Deidre Harrison of SWAHT speaks during the Savannah Unholy Tour
Deidre Harrison of SWAHT speaks during the Savannah Unholy Tour

Better behaved than New Orleans and more demure than Charleston, Savannah takes its place among the great Southern grandes dames as a city of beauty, hospitality, and charm.  Laid out with an engineer’s precision, old Savannah is beautiful in the way of all intricately designed things.  Spanish moss draped live oaks give this historic town a feeling of mystery and a sense of place.  It is a personality unto itself.

Savannah is a city of 136,000 people with a metro area of about 2.5 times that.  It is not a small town, but it is not a big city either.  A port city, Savannah and Chatham County are home to major manufacturers, and the Army’s Fort Stewart is nearby.  Tourism is booming with millions of visitors bringing around $1.5 billion into the local economy each year.

Savannah’s small city status does not make it immune to big city problems, however.  Human trafficking, and the suffering it brings, touches this community too.

In 2013, federal, state, and local authorities dismantled an international sex trafficking ring with roots in Mexico and Central America and operations based out of Savannah.  Operation Dark Night, as the investigation was called, rescued 12 victims and resulted in the convictions of 23 defendants.  The ringleader, Joaquin Mendez-Hernandez, also known as El Flaco, was sentenced to life in prison for exploiting dozens of women.

Members of the sex trafficking ring enticed young women and girls from Mexico and other Latin American countries to come to the United States on the promise of work and prosperity.  What the young women found instead was a life of abuse and slavery.
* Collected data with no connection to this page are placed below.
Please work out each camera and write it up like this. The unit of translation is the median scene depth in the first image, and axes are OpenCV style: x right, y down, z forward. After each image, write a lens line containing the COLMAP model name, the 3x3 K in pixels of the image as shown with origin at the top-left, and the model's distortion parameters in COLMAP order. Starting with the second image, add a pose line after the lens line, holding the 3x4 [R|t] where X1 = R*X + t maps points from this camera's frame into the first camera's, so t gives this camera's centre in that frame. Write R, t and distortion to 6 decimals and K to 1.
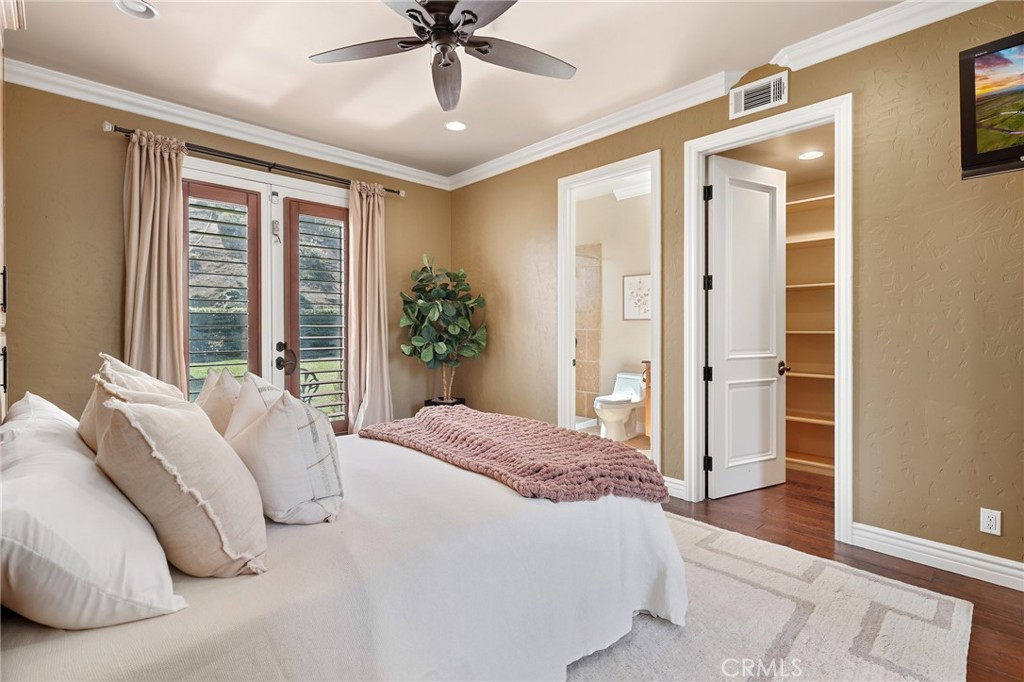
lens RADIAL K [[463.3, 0, 510.5], [0, 463.3, 336.2], [0, 0, 1]] dist [-0.010456, -0.000701]
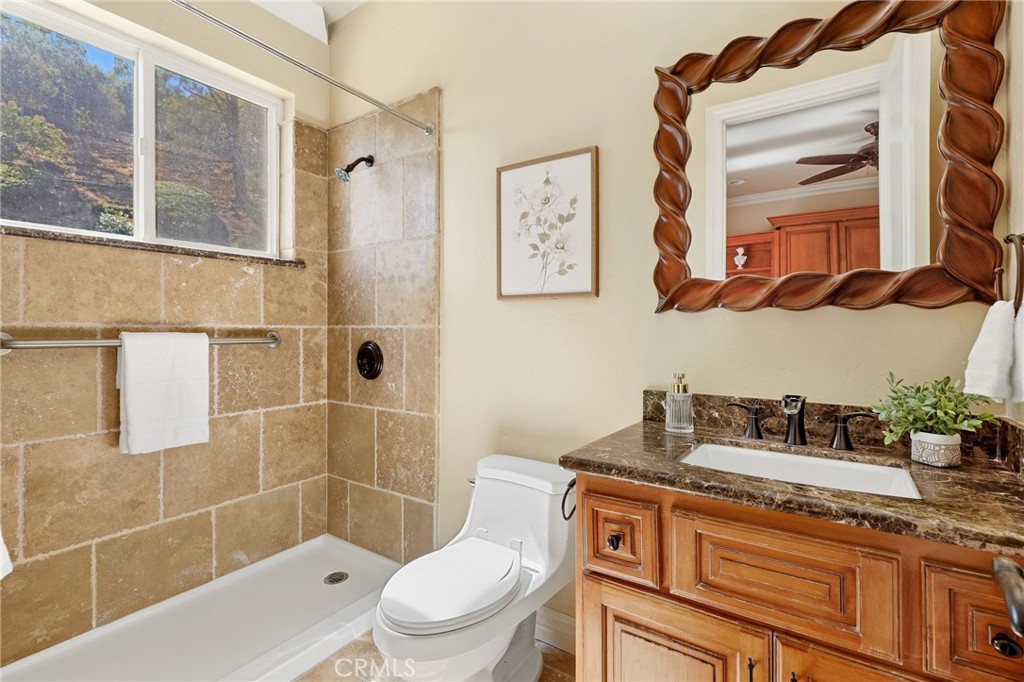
lens RADIAL K [[463.3, 0, 513.5], [0, 463.3, 338.0], [0, 0, 1]] dist [-0.010456, -0.000701]
pose [[0.971232, -0.002739, 0.238118, 0.168909], [0.003641, 0.999988, -0.003348, -0.003499], [-0.238106, 0.004119, 0.971230, 0.651776]]
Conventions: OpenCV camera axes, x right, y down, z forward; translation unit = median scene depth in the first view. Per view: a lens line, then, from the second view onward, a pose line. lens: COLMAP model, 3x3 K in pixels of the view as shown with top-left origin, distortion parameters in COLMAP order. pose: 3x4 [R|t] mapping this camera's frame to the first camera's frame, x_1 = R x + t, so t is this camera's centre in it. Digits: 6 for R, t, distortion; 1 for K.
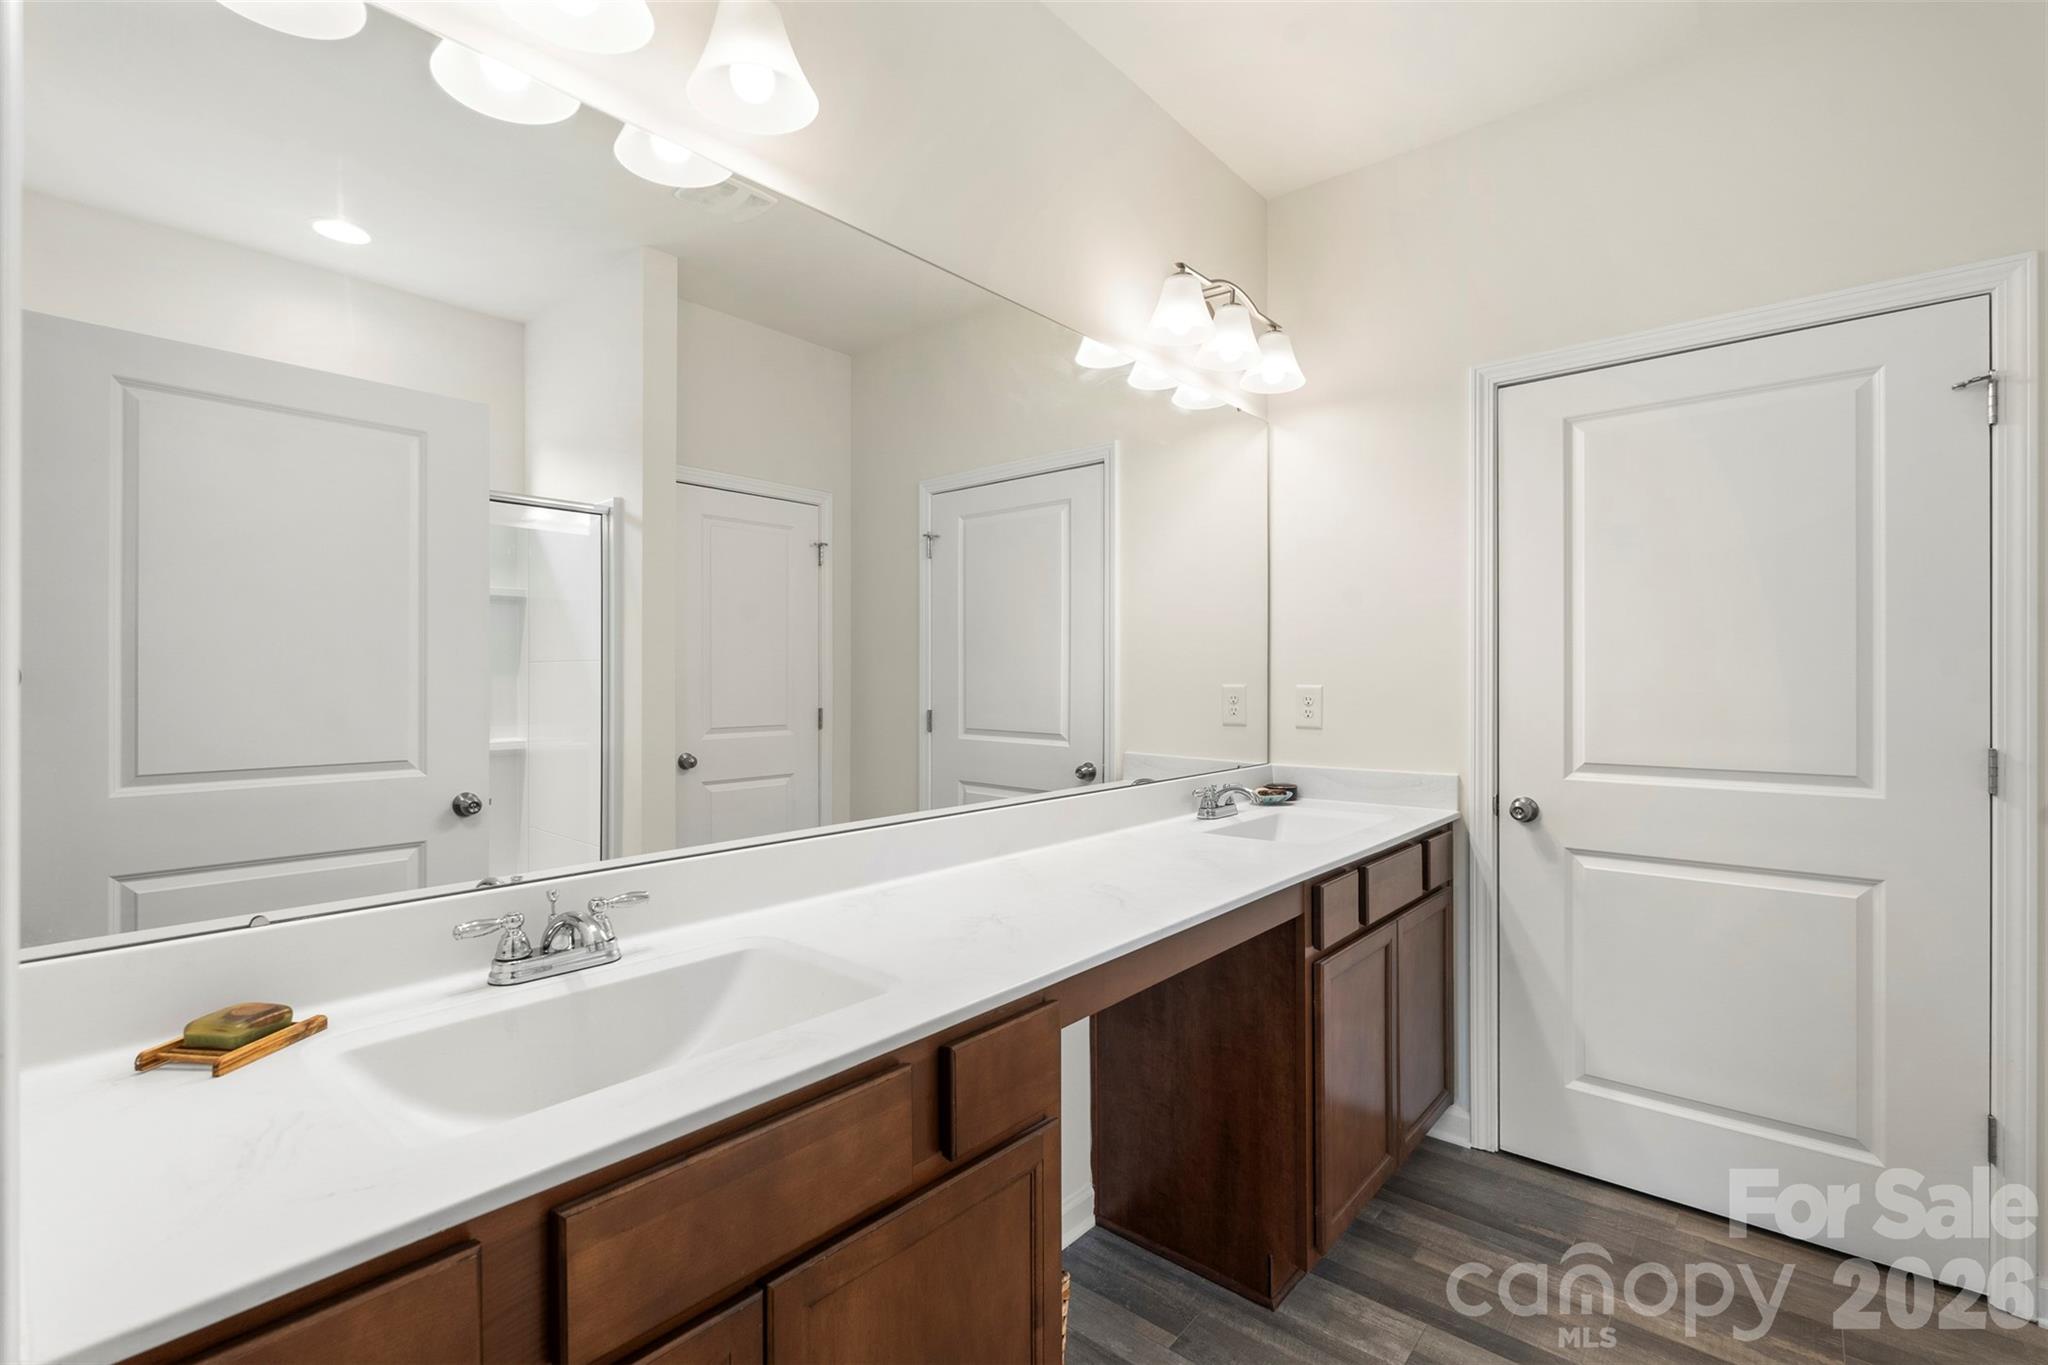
lens RADIAL K [[908.6, 0, 1024.0], [0, 908.6, 682.5], [0, 0, 1]] dist [-0.000027, 0.000190]
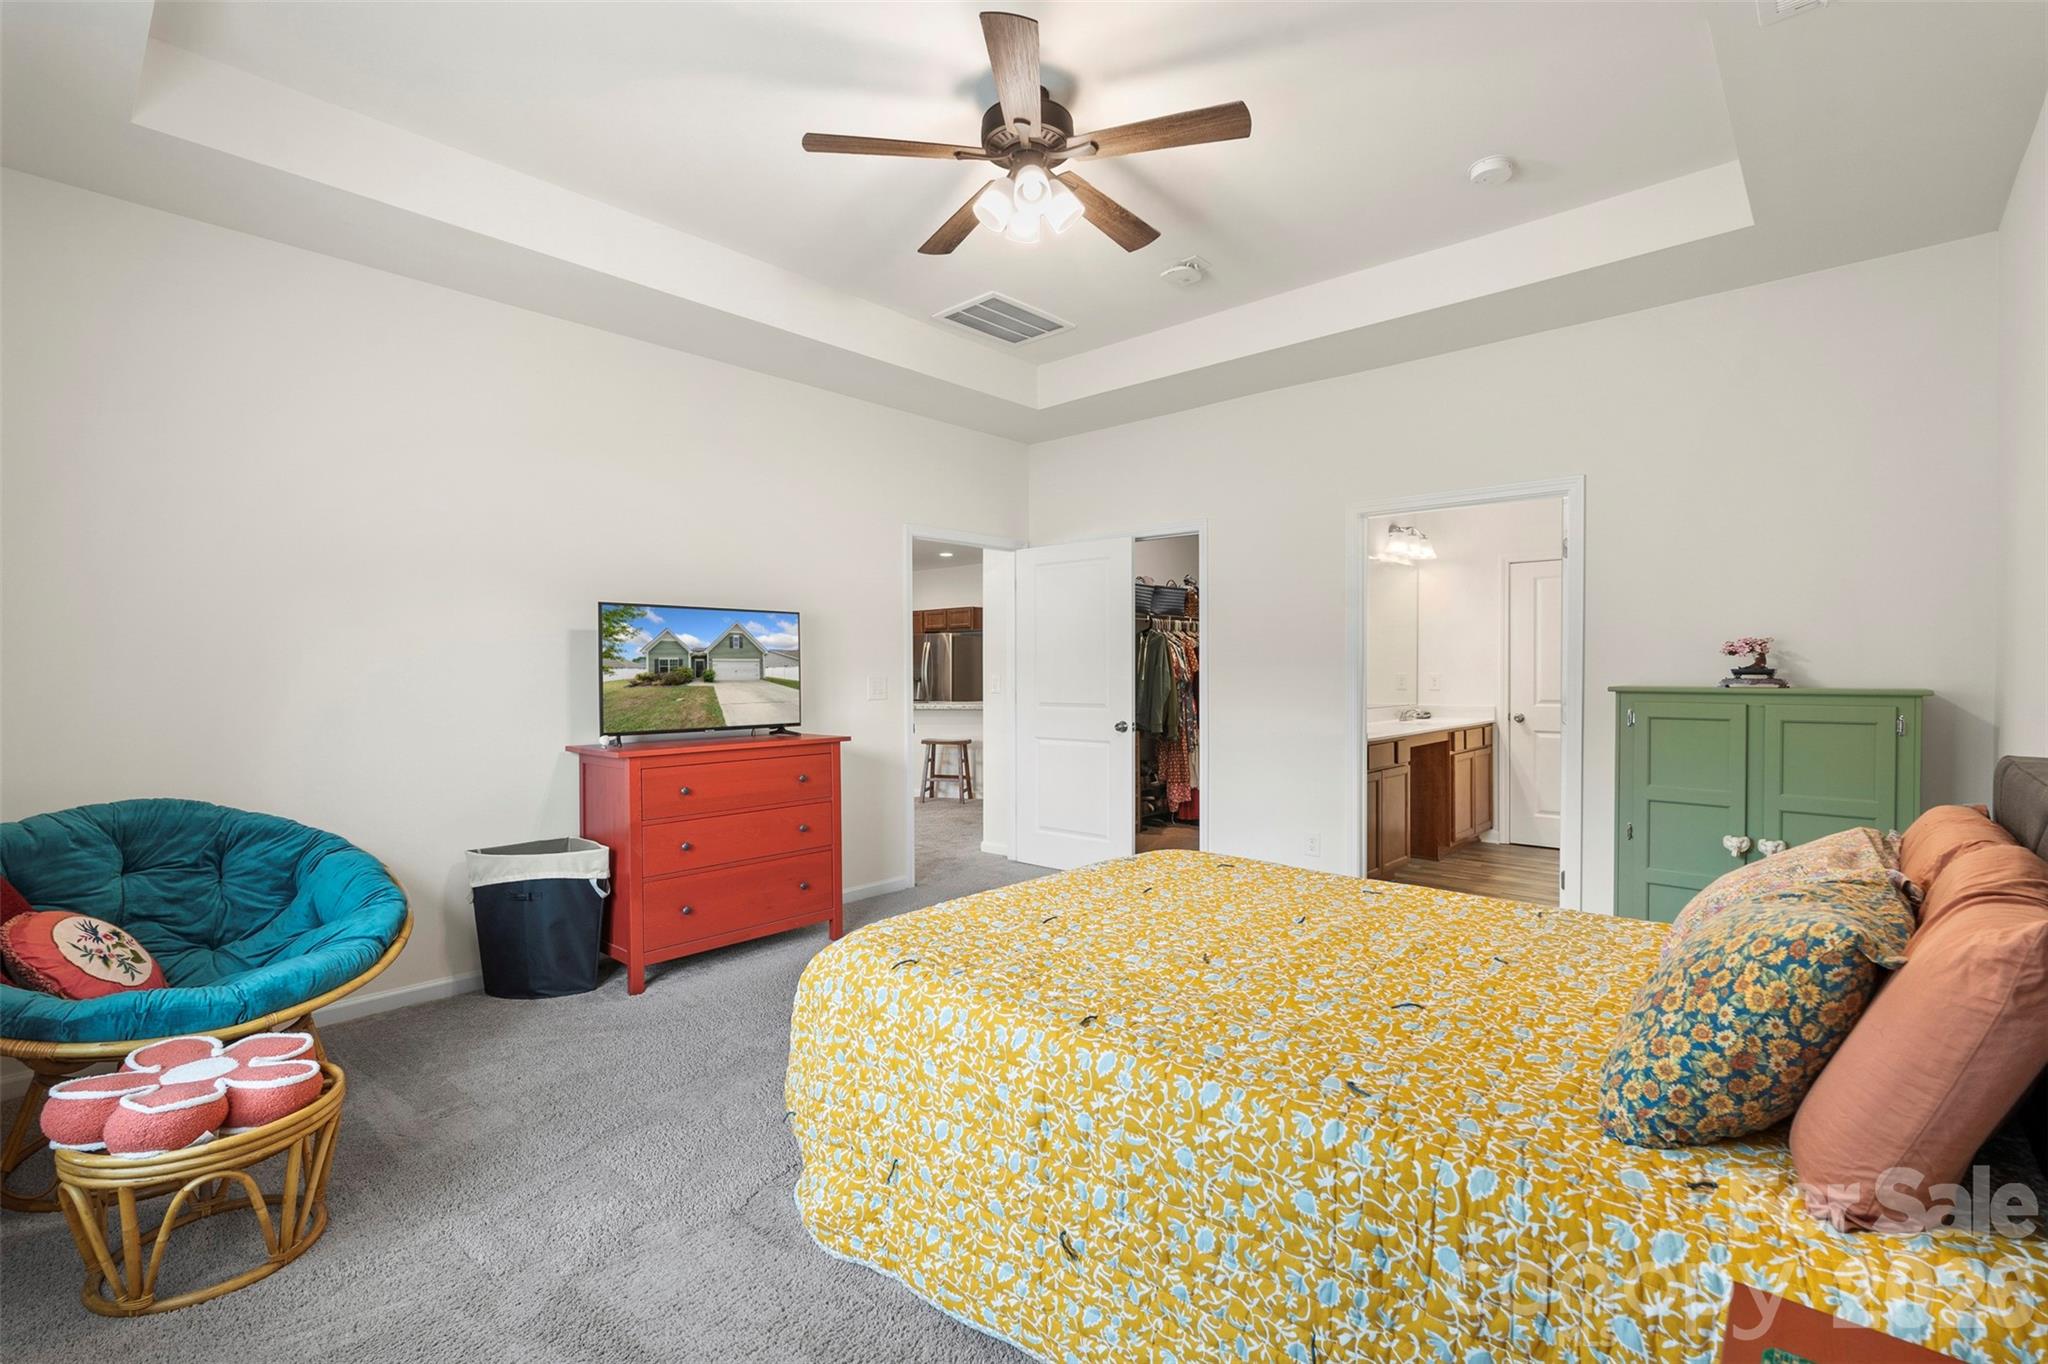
lens RADIAL K [[908.6, 0, 1024.0], [0, 908.6, 682.0], [0, 0, 1]] dist [-0.000027, 0.000190]
pose [[0.999629, -0.001847, -0.027173, -0.899944], [0.002178, 0.999924, 0.012153, -0.005482], [0.027148, -0.012207, 0.999557, -1.841537]]
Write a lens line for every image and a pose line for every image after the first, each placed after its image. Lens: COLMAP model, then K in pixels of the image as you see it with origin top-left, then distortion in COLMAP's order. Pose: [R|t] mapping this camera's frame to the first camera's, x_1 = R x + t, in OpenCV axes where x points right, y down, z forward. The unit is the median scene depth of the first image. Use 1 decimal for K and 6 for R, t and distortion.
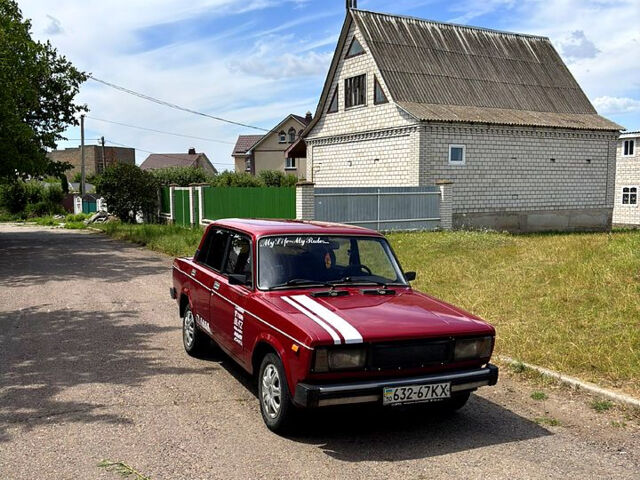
lens RADIAL K [[632.8, 0, 320.0], [0, 632.8, 240.0], [0, 0, 1]] dist [0.005608, 0.003215]
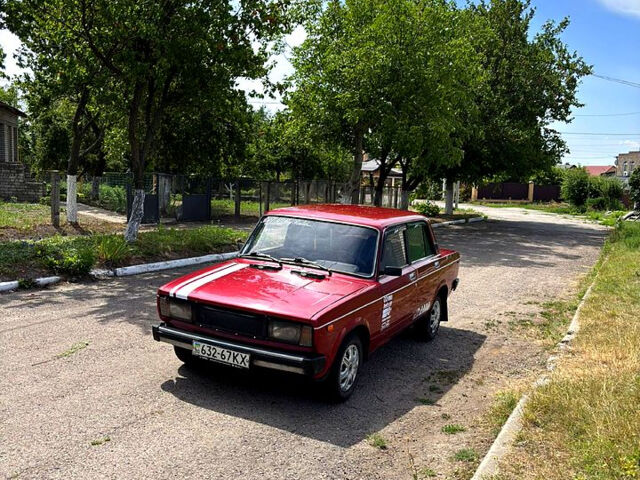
lens RADIAL K [[633.1, 0, 320.0], [0, 633.1, 240.0], [0, 0, 1]] dist [0.065256, -0.136164]
pose [[0.615313, 0.104673, -0.781303, 0.184797], [-0.099842, 0.993511, 0.054473, -0.006907], [0.781935, 0.044489, 0.621771, 0.068531]]
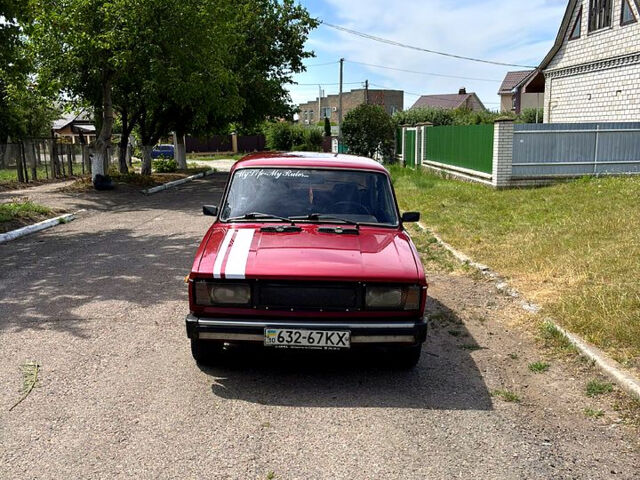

Organization members forced these women to perform sex acts with as many as 50 men a day.  They were threatened, beaten, and made to go without food and sleep until they met their quotas.  One victim reported being pregnant and lying face down on the floor when a trafficker jumped on her back to force her to have a miscarriage.  Other victims reported being forced to become pregnant by organization members so those children could be used to threaten the women into submission.  Pimps from Florida to North Carolina traded the women amongst themselves like pieces of property.

This was modern day indentured servitude.  The women saw very little of the money they made, if they saw any at all.  They were working off a debt that would never be repaid.  Meanwhile, the ringleader, Mendez-Hernandez, was making enough money to send $1,500 a week to his family back in Mexico.

Operation Dark Night was the largest sex trafficking investigation prosecuted in the Southern District of Georgia.  Multiple organizations at the federal, state, and local level, led by U.S. Immigration and Customs Enforcement’s (ICE) Homeland Security Investigations, cooperated in the investigation.  “It is reprehensible that an international sex trafficking organization set up shop within our very own communities,” stated United States Attorney Edward J. Tarver.  “This organization destroyed the lives of many victims through fear, violence, and intimidation, all for the love of money.  Those responsible will now pay the price in federal prison.”

In addition to sentencing Mendez-Hernandez to life in prison, U.S. District Court Judge B. Avant Edenfield ordered him to pay $705,000 in restitution to the victims.

Many consider Operation Dark Night to be a benchmark in the investigating and sentencing of human traffickers.  With all eyes on Atlanta as a known human trafficking hub, many Georgians do not realize that investigations like this one are busting up rings in other areas of the state.

Human trafficking is a statewide problem that requires a statewide solution.  At the heart of that solution are our efforts to help human trafficking victims, like the ones freed in Operation Dark Night, to reintegrate into our communities.

The Georgia Legislature has given voters an opportunity to participate in helping child sex trafficking victims put their lives back together.  The November ballot will ask voters to decide on several amendments to the state constitution.  Amendment 2 on the ballot, the Safe Harbor amendment, will create a fund, and a commission to administer that fund, to help pay for rehabilitation services for domestic minor sex trafficking victims in our state.  Victim service providers will be able to access those funds through grants to help victims of trafficking statewide receive the medical, counseling, and education services they need to reintegrate into their communities.

According to ICE Director John Morton, “ICE investigates a wide array of crimes, but the trafficking of women and girls for prostitution is among the most sinister.  Few crimes so damage their victims and undermine basic human decency.  Our fight against this evil must be relentless, both here and abroad.”

Georgia voters have the opportunity to provide funds to help heal the wounds of trafficking in our youngest victims.  I encourage you to vote yes on Amendment 2 to provide Safe Harbor for the children of Georgia.

The Georgia Commission on Women would like to give special thanks to Public Service Commissioner Tim Echols for hosting an Unholy Tour in the Savannah area.  Events like this shine a light on the fact that human trafficking is not just a big city problem.  It touches communities big and small across our state, and we must all come together to ensure victims get the help they need.

 

Karla Jacobs is the chair of the Georgia Commission on Women and a member of the CJCC Statewide Human Trafficking Task Force.  She lives in Marietta with her husband, two kids, a dog, and some fish.